Marriage can be rough at times. When two people come together with their own romantic ideals and preconceived notions on how their marriage should be, chaos ensues.

I don’t know about you, but when I look around, I see a landscape littered with failed marriages, rocky relationships and people who are petrified of a lasting commitment. It’s not completely our fault. We are conditioned to think that once we meet the “right” person, our lives will change for the better and problems we faced as individuals will vanish in the shadow of our collective love.

No one tells us that we carry our previous issues with us into marriage simultaneously accepting a whole new set of married people problems as well. Sure, we should probably be adults and shoulder the blames for our own failures in our marriages, but it is a lot easier to blame someone or something else. And personally, I blame Disney.

Why? Think about all the Disney movies you have seen. Every time the hero and heroine overcome all the odds and defeat the evil person trying to tear them apart, they have this magical kiss and the audience is left to view a short musical montage of a wedding or the couple riding off into the sunset. All the rest of the animated characters are playing in a picturesque scene of nature with a rainbow in the background or tearfully embracing each other amidst the joy of this union that has finally happened.

What we don’t see is what happens the next day.

You know, when the happy couple wakes up the next morning and they discover that the princess has awful morning breath and the prince has an upper torso that is covered with so much hair that, from a distance, he appears to be wearing a wooly sweater.

Or, we could catch up with them a few weeks later when they get back from their honeymoon. The princess goes out to buy a new outfit and realizes the prince has already maxed out their credit cards with gadgets from the Poison Apple store (yep, that’s about as creative as I get). Oh, and the prince just found out that his beautiful bride has some serious emotional problems due to being mistreated and almost killed by her step-mother (or possibly mother-in-law) and all attempts of his at trying to help her “get over it” are only making things worse. Now she feels disconnected from him because he just doesn’t understand what she is going through and the two are starting to wonder what they ever saw in each other in the first place.

But why stop there?

If we had a glimpse of the couple a full year later, we could see that they have settled into a life of routine that has become monotonous and boring for the both of them. She got pregnant a month into the marriage and now they have a beautiful baby girl. However, instead of this being a blessing for the couple, it has become a source of tension. She spends most of her time caring and focusing on the child because she is trying to be the best mother she can be. The prince, on the other hand, is starting to feel neglected. His long hours at work, overseeing the kingdom, drain him and he has little to offer his family when he comes home. Really, he is expecting adulation and appreciation for all of his hard work and sacrifice to provide for his family, but all he seems to get is an exhausted wife. She is looking for her own thankfulness for her efforts in raising the royal heir, a little break from changing golden diapers filled with not-so-shiny surprises and filtering all the unsolicited parenting advice so freely offered by her fairy godmother.

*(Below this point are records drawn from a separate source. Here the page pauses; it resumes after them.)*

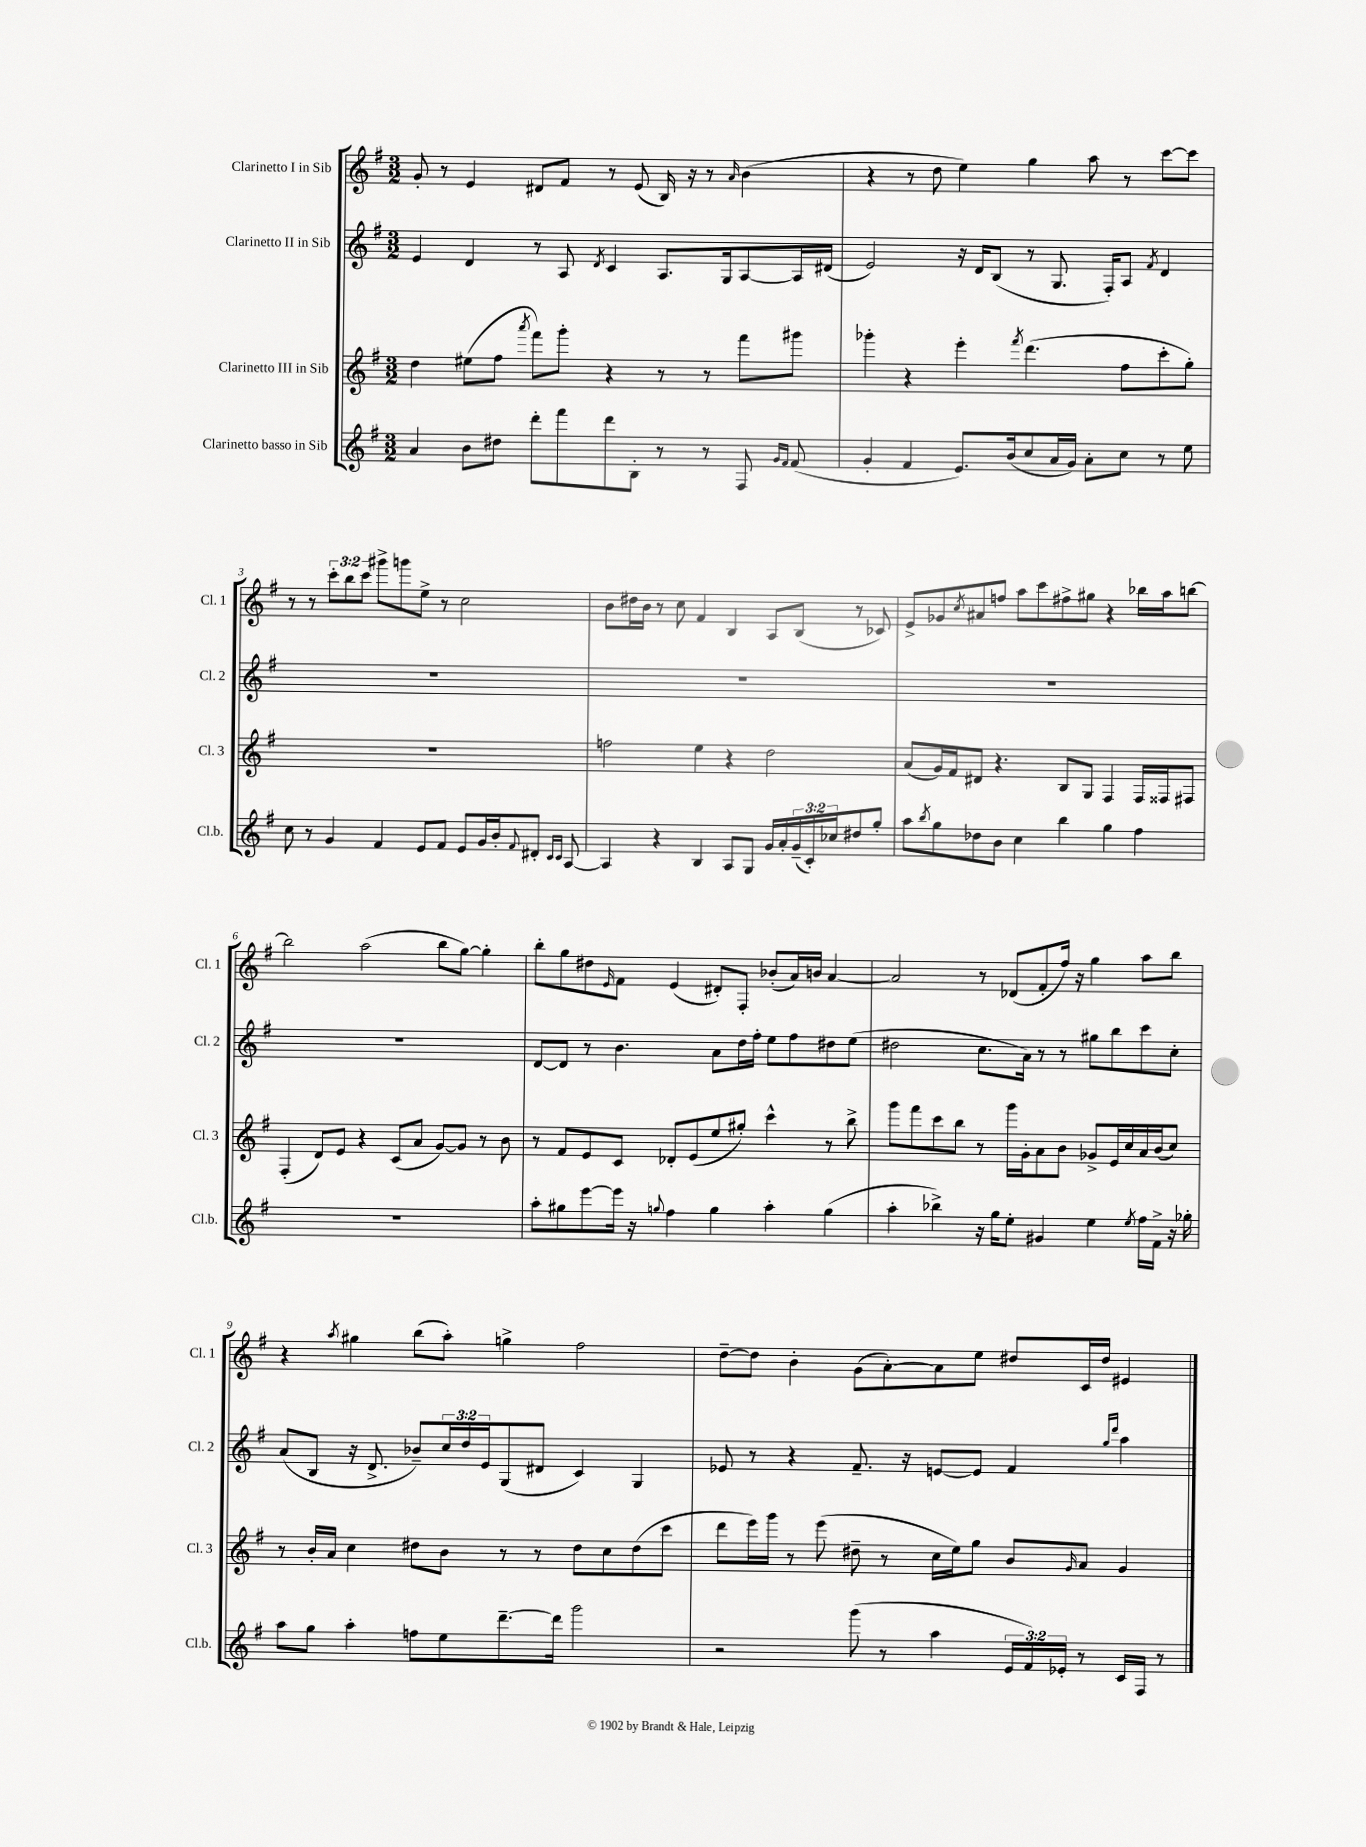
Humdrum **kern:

**kern	**kern	**kern	**kern
*part4	*part3	*part2	*part1
*staff4	*staff3	*staff2	*staff1
*I"Clarinetto basso in Sib	*I"Clarinetto III in Sib	*I"Clarinetto II in Sib	*I"Clarinetto I in Sib
*I'Cl.b.	*I'Cl. 3	*I'Cl. 2	*I'Cl. 1
*clefG2	*clefG2	*clefG2	*clefG2
*k[f#]	*k[f#]	*k[f#]	*k[f#]
*M3/2	*M3/2	*M3/2	*M3/2
=1	=1	=1	=1
4a/	4dd\	4e/	8g'/
.	.	.	8r
8b\L	(8ee#X\L	4d/	4e/
8dd#X\J	8ff#\J	.	.
.	8qaaa/	.	.
8ddd'\L	8fff#\L)	8r	8d#X/L
8fff#\	8ggg'\J	8A/	8f#/J
.	.	8qd/	.
8ddd\	4r	4c/	8r
8B'\J	.	.	(8e/
8r	8r	8.A/L	16B/)
.	.	.	16r
8r	8r	.	8r
.	.	16G/k	.
.	.	.	16qqa/
8F#/	8fff#\L	[8A/	(4b\
16qqg/LL	.	.	.
16qqf#/JJ	.	.	.
(8f#/	8ggg#X\J	16A/L]	.
.	.	(16d#X/JJ	.
=2	=2	=2	=2
4g'/	4ggg-X'\	2e/)	4r
4f#/	4r	.	8r
.	.	.	8dd\
8.e/L)	4eee'\	16r	4ee\)
.	.	16d/KL	.
.	.	(8B/J	.
(16b/k	.	.	.
.	8qfff#/	.	.
8cc/	(4.ddd\	8r	4gg\
16a/L	.	8.G/	.
16g/JJ)	.	.	.
8a'\L	.	.	8aa\
.	.	16F#'/KL)	.
8cc\J	8ff#\L	8A/J	8r
.	.	8qf#/	.
8r	8ccc'\	4d/	[8ccc\L
8ee\	8gg'\J)	.	8ccc\J]
!!LO:LB:g=z
=3	=3	=3	=3
8cc\	1.r	1.r	8r
8r	.	.	8r
4g/	.	.	12ccc'\L
.	.	.	12bb\
.	.	.	12ccc\J
4f#/	.	.	8ggg#X^\L
.	.	.	8gggn\
8e/L	.	.	8ee^\J
8f#/J	.	.	8r
8e/L	.	.	2cc\
16g/L	.	.	.
16b'/J	.	.	.
8qqf#/	.	.	.
8d#X'/J	.	.	.
16qqc/LL	.	.	.
16qqc/JJ	.	.	.
[8A/	.	.	.
=4	=4	=4	=4
4A/]	2ffn\	1.r	8b\L
.	.	.	16dd#X\L
.	.	.	16b\JJ
4r	.	.	8r
.	.	.	8cc\
4B/	4ee\	.	4f#/
8A/L	4r	.	4B/
8G/J	.	.	.
16g/LL	2dd\	.	8A/L
16a'/	.	.	.
(24g~/	.	.	(8B/J
24c'/)	.	.	.
24cc-X/J	.	.	.
8dd#X/	.	.	8r
8gg'/J	.	.	8c-X/)
=5	=5	=5	=5
8aa\L	(8a/L	1.r	8e^/L
8qbb/	.	.	.
8gg\	16g/L)	.	8g-X/
.	16f#/J	.	.
.	.	.	8qcc/
8dd-X\	8d#X/J	.	8a#X/
8b\J	4.r	.	8ffn/J
4cc\	.	.	8aa\L
.	.	.	8ccc\
4bb\	8B/L	.	8ff#X^\
.	8G/J	.	8gg#X\J
4gg\	4F#/	.	4r
4ff#\	16F#/LL	.	16bb-X\LL
.	16F##X/J	.	16aa\J
.	8F#X/J	.	[8bbn\J
!!LO:LB:g=z
=6	=6	=6	=6
1.r	(4F#'/	1.r	2bb\]
.	8d/L)	.	.
.	8e/J	.	.
.	4r	.	(2aa\
.	(8c/L	.	.
.	8a/J	.	.
.	[8g/L)	.	8bb\L
.	8g/J]	.	[8gg\J)
.	8r	.	4gg'\]
.	8b\	.	.
=7	=7	=7	=7
8aa'\L	8r	[8d/L	8bb'\L
8gg#X\	8f#/L	8d/J]	8gg\
[8eee\	8e/	8r	8dd#X\
.	.	.	16qqe/
16eee\Jk]	8c/J	4.b\	8f#\J
16r	.	.	.
8qqggn/	.	.	.
4ff#\	8d-X'/L	.	(4e/
.	(8e/	.	.
4gg\	8ee/	8a\L	8d#X'/L)
.	8gg#X'/J)	16dd\L	8F#'/J
.	.	16ff#'\JJ	.
4aa'\	4ccc^^\	8ee\L	(8b-X'/L
.	.	8ff#\	16a/L)
.	.	.	16bn/JJ
(4gg\	8r	8dd#X\	[4a/
.	8bb^\	(8ee\J	.
=8	=8	=8	=8
4aa'\	8ggg\L	2dd#X\	2a/]
.	8fff#\	.	.
4bb-X^\)	8ccc\	.	.
.	8bb\J	.	.
16r	8r	8.cc\L	8r
16gg\KL	.	.	.
8ee'\J	16ggg\LL	.	(8d-X/L
.	16g'\J	16a\Jk)	.
4g#X/	8a\	8r	8f#'/
.	8b\J	8r	16ff#/Jk)
.	.	.	16r
4ee\	8g-X^/L	8gg#X\L	4gg\
.	16e/L	8bb\	.
.	16cc/	.	.
8qee/	.	.	.
16ff#\LL	16a/	8ccc\	8aa\L
16f#^\JJ	(16b/J	.	.
16r	8cc/J)	8cc'\J	8bb\J
16gg-X'\	.	.	.
!!LO:LB:g=z
=9	=9	=9	=9
8aa\L	8r	(8a/L	4r
8gg\J	16b'/LL	8B/J	.
.	16a/JJ	.	.
.	.	.	8qaa/
4aa'\	4cc\	16r	4gg#X\
.	.	8.d^/	.
8ffn\L	8dd#X\L	8b-X~/L)	(8bb\L
8ee\	8b\J	24cc/L	8aa'\J)
.	.	24dd/	.
.	.	24e/J	.
[8.ddd~\	8r	(8G/	4ggn^\
.	8r	8d#X/J	.
16ddd\Jk]	.	.	.
2ggg\	8dd#\L	4c/)	2ff#\
.	8cc\	.	.
.	(8dd#\	4G/	.
.	8ccc\J	.	.
=10	=10	=10	=10
2r	8ddd\L	8e-X/	[8dd~\L
.	16eee\L)	8r	8dd\J]
.	16ggg\JJ	.	.
.	8r	4r	4b'\
.	(8eee\	.	.
(8ggg\	8dd#X~\	8.f#~/	(8g\L
8r	8r	.	[8a'\)
.	.	16r	.
4aa\	16cc\LL	[8en/L	8a\]
.	16ee\J)	.	.
.	8gg\J	8e/J]	8ee\J
24e/LL	8b/L	4f#/	8dd#X/L
24f#/)	.	.	.
24e-X'/JJ	.	.	.
.	16qqg/	.	.
8r	8a/J	.	16c/L
.	.	.	16dd#/JJ
.	.	16qqgg/LL	.
.	.	16qqddd/JJ	.
16c/LL	4g/	4aa\	4e#X/
16F#/JJ	.	.	.
8r	.	.	.
==	==	==	==
*-	*-	*-	*-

Now, let’s be honest. If you were subjected to those kind of scenarios in kid’s movies, you would probably be emotionally scarred for life and fear even the idea of marriage. This is not what God intended for this commitment that mirrors His relationship with His church.

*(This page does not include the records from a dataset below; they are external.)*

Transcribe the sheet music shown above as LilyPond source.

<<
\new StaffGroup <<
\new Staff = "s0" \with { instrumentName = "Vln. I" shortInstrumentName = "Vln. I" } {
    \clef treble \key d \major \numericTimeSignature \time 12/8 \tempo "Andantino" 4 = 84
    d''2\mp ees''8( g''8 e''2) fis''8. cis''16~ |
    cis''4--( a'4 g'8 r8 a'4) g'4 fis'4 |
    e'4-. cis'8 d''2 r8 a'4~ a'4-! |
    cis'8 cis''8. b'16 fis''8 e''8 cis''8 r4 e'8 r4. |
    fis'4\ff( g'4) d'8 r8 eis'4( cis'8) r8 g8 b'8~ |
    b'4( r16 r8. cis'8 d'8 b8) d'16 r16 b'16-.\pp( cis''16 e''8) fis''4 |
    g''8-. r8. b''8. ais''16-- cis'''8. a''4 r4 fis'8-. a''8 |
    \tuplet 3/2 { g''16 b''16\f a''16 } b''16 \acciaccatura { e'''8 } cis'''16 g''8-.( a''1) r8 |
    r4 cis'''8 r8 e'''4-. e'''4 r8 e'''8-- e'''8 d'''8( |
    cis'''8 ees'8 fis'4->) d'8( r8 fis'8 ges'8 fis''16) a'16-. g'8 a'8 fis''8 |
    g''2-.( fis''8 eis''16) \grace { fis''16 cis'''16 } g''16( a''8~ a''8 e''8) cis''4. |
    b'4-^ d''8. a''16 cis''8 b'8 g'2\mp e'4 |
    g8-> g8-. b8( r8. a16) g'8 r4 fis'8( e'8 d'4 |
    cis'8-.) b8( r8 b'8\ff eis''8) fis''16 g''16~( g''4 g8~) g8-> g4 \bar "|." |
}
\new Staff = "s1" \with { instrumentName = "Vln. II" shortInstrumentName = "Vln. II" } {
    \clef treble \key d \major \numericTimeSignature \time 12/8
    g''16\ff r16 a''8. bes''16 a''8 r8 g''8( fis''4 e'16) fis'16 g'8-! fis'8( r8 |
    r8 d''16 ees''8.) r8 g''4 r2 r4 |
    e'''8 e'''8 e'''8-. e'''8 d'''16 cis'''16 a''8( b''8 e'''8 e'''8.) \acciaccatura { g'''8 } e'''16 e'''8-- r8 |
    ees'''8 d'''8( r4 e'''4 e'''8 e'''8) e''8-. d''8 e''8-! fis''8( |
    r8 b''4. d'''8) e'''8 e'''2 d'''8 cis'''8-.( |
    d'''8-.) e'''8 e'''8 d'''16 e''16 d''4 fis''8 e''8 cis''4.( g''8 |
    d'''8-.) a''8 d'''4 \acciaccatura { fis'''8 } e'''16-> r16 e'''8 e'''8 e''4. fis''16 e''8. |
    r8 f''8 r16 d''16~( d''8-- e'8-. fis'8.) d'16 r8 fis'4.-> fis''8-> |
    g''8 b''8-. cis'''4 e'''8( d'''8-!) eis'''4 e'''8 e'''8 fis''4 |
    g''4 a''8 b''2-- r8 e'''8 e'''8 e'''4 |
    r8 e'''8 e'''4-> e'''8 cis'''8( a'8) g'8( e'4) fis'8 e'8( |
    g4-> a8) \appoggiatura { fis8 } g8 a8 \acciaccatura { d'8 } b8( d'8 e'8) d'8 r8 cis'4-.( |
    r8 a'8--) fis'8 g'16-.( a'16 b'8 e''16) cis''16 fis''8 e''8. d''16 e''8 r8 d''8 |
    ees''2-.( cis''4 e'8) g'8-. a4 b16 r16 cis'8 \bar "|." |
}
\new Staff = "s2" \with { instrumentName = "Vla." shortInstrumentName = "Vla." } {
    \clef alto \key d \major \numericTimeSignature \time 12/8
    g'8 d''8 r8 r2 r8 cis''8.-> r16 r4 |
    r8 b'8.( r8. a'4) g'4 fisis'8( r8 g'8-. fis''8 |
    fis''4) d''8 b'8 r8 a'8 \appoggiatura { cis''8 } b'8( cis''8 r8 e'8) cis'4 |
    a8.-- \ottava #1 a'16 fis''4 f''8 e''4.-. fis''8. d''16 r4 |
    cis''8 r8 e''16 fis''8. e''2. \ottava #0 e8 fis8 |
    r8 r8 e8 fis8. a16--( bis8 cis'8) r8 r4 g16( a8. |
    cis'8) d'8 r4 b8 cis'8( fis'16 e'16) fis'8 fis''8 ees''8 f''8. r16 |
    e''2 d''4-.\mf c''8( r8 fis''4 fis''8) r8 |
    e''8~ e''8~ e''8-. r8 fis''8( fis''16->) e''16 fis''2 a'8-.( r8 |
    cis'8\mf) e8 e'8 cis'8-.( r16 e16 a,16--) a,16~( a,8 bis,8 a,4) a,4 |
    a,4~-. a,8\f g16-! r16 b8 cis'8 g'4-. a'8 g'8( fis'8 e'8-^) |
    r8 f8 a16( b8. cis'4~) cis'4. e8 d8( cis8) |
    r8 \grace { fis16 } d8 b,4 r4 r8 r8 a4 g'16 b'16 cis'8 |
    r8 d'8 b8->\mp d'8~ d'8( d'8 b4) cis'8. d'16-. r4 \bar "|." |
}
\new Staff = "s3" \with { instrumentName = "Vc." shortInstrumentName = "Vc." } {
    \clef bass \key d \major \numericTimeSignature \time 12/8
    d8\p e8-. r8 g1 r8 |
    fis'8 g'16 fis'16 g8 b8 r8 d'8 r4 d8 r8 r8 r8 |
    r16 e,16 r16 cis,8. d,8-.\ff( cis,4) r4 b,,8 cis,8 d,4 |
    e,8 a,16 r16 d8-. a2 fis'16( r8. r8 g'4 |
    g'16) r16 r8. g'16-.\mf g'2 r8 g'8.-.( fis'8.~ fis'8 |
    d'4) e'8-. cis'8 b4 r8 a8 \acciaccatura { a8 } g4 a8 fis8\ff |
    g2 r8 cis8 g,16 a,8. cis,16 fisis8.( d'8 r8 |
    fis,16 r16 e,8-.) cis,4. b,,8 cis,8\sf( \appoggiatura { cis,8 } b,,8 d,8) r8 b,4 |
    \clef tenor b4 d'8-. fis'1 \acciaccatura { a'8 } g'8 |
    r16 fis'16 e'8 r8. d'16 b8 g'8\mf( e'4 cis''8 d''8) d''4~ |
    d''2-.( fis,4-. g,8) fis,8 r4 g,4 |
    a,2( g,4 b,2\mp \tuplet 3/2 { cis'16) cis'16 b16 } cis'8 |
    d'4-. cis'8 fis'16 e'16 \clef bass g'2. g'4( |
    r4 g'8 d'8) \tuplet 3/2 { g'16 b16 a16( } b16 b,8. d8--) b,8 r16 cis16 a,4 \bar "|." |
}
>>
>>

Nowadays, we have been cursed with the other end of the spectrum that reveals the horrors of marriage. Hollywood has shown us, in some pretty creative ways, the ongoing struggle that married couples face on a daily basis. Whether they are the battles to be recognized as individuals, adjusting to overwhelming in-laws or attempting to find a balance between two styles of parenting, we are no longer shielded from the realities of marriage by curtains of Leave it to Beaver episodes.

And why shouldn’t we have the truth? Every generation seems to be much more aware of the realities of life than the generation before it because we are striving to find some sort of common ground in which to identify with each other. Or just assure that we are not the “only ones”.

So, maybe I should end this with a two part blame: Half goes to Disney for showing too little information and the other half goes to the rest of Hollywood for showing too much. Either way, we get to blame someone, right?

The truth is, we are not looking for fantasy anymore; we are looking to connect.